Images appearing in this series derive from varied sources. Many of the photographs from the Lab's first decade were taken by Cooksey or other scientific personnel, with scattered Ernest Lawrence shots from his pre-Berkeley days coming from unknown family-related or family-sponsored creators. The majority of the entries from subsequent decades, when a formal Lab photo unit was in operation, come from long-time Lab head photographer George Kagawa, along with staff cameramen Don Bradley, Perry Hamilton, and Doug McWilliams.

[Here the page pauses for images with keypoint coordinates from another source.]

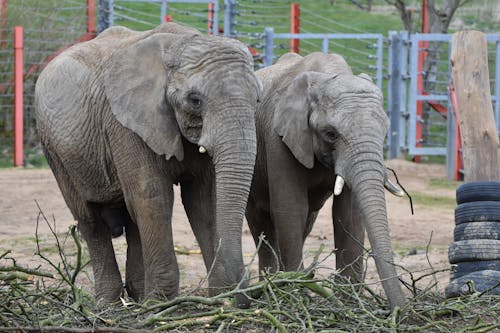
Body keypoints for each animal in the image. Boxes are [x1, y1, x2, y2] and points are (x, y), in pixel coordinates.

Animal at [34, 22, 260, 304]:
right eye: (195, 100)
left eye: (258, 99)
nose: (244, 296)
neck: (179, 43)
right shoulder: (124, 124)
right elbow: (152, 196)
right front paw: (161, 304)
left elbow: (202, 200)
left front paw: (218, 298)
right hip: (55, 149)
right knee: (90, 219)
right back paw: (110, 303)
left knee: (132, 218)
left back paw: (138, 298)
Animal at [246, 52, 406, 308]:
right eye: (331, 134)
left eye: (384, 133)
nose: (401, 308)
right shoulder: (279, 137)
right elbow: (291, 208)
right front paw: (296, 297)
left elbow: (348, 213)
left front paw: (349, 302)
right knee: (261, 221)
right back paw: (271, 290)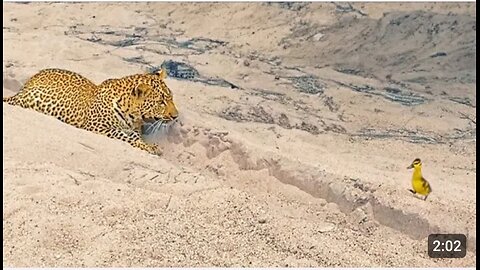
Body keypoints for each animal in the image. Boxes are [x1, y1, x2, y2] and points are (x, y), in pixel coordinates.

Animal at [2, 67, 179, 155]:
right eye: (161, 102)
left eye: (171, 97)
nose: (176, 116)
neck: (133, 116)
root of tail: (24, 87)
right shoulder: (97, 127)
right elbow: (121, 135)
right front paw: (150, 147)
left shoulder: (134, 130)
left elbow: (134, 137)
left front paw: (148, 146)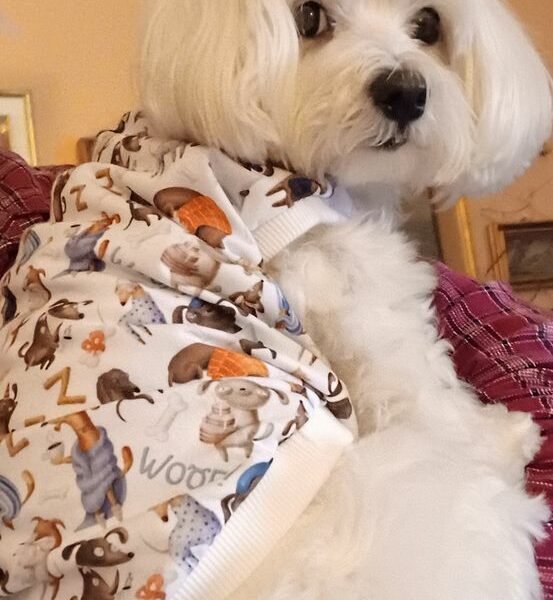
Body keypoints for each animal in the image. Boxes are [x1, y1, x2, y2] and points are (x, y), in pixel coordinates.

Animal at [139, 2, 553, 599]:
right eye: (309, 16)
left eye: (430, 25)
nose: (405, 92)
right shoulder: (361, 297)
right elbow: (430, 390)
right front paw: (506, 435)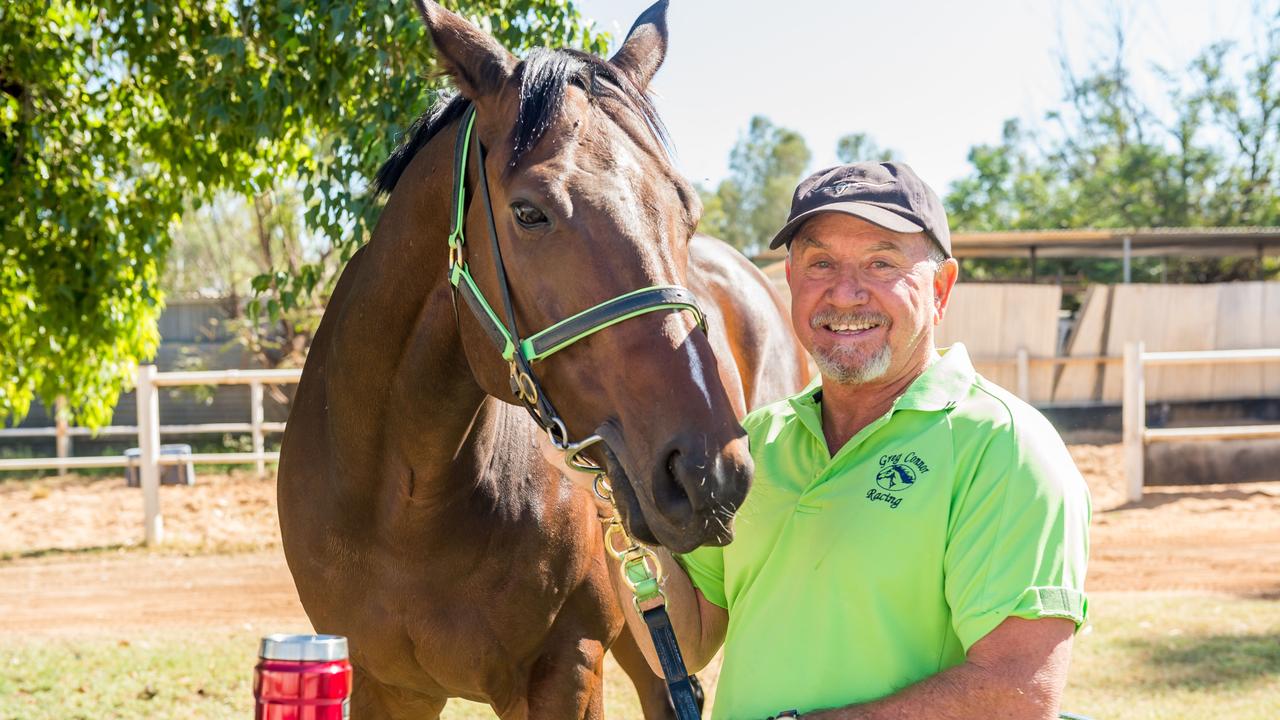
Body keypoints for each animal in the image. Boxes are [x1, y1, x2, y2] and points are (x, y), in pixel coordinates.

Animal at [277, 2, 808, 712]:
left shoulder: (568, 666)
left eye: (685, 208)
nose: (707, 471)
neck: (406, 505)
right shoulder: (380, 683)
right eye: (529, 212)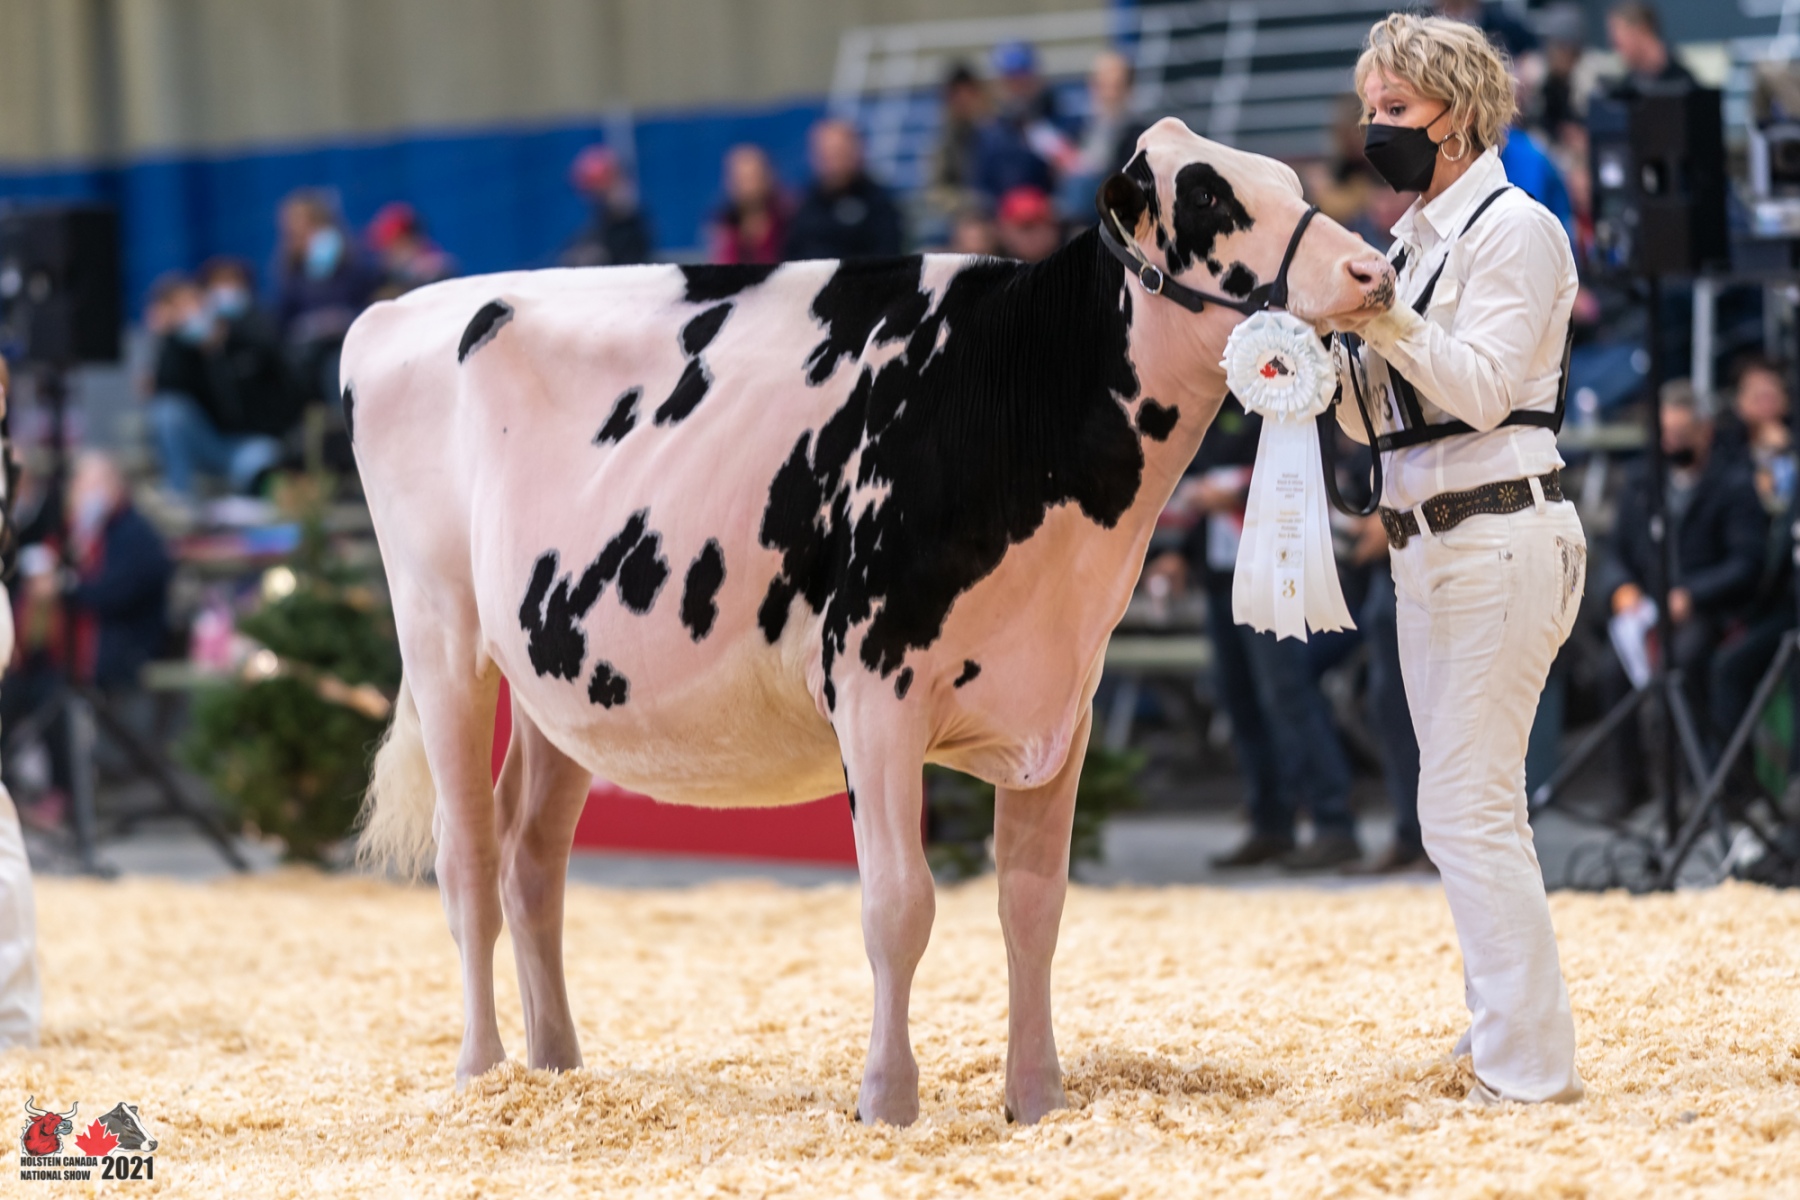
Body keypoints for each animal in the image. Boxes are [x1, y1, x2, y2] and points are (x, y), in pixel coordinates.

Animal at [348, 118, 1393, 1126]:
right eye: (1212, 198)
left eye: (1291, 183)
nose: (1372, 270)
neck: (1016, 392)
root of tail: (392, 311)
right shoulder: (873, 685)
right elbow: (899, 905)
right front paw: (888, 1101)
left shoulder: (1066, 699)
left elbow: (1034, 903)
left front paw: (1037, 1099)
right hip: (440, 634)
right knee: (467, 857)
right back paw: (482, 1075)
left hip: (556, 679)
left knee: (532, 859)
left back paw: (556, 1070)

There are scattered images from the Atomic Energy Commission, White House, and other federal government sources, and scattered items, as well, from commercial media, studio, and other private-sector sources, among them the San Francisco Examiner (photographers Dan Wilkes and William Schoeb, in particular), the Oakland Tribune, Popular Mechanics, Wide World, Pacific Gas and Electric (photographer Richard Hoorn in particular), the San Francisco-based Moss Photography (working for the California Academy of Sciences), and San Francisco Bay area freelance photographer John Brenneis. Several items from an event marking the 40th anniversary of Seaborg's Nobel Prize were generated by Swedish photographers Rolf Adlercreutz and Claes Lofgren of the Stockholm-based firm, Pressens Bild AB. Also included are US Atomic Energy photographs from a Life Magazine Exhibit (1948).